Reproduce the entries below word for word, leaving out the pictures.
Data for the task: Begin
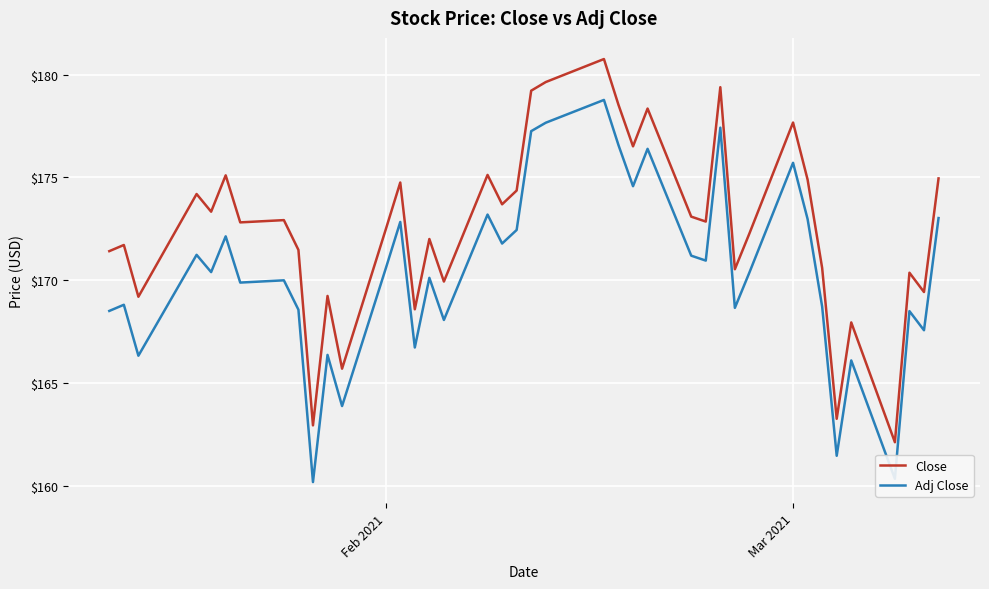

Does the chart display data point markers on the line(s)?

No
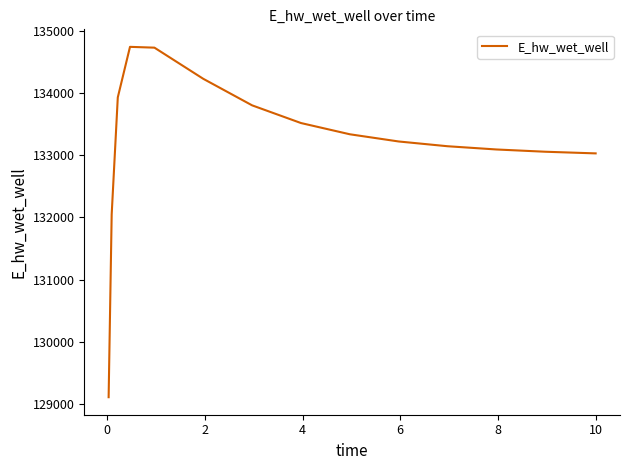

What is the difference between the maximum and minimum values?

5626.8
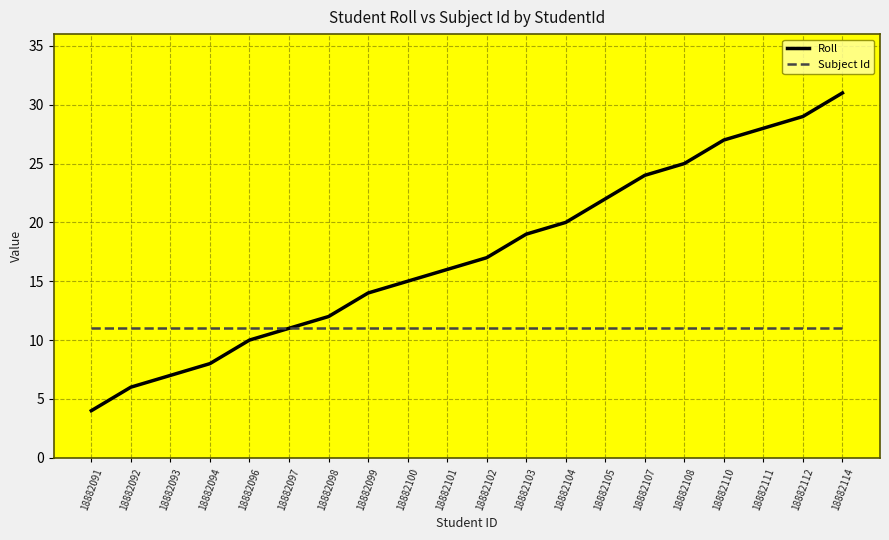

What value does the Subject Id series have at 18882097?

11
Data for the task: End
▶ _Exercise output_
Does the chart display data point markers on the line(s)?

No

What is the difference between the maximum and minimum values?

5626.8

What value does the Subject Id series have at 18882097?

11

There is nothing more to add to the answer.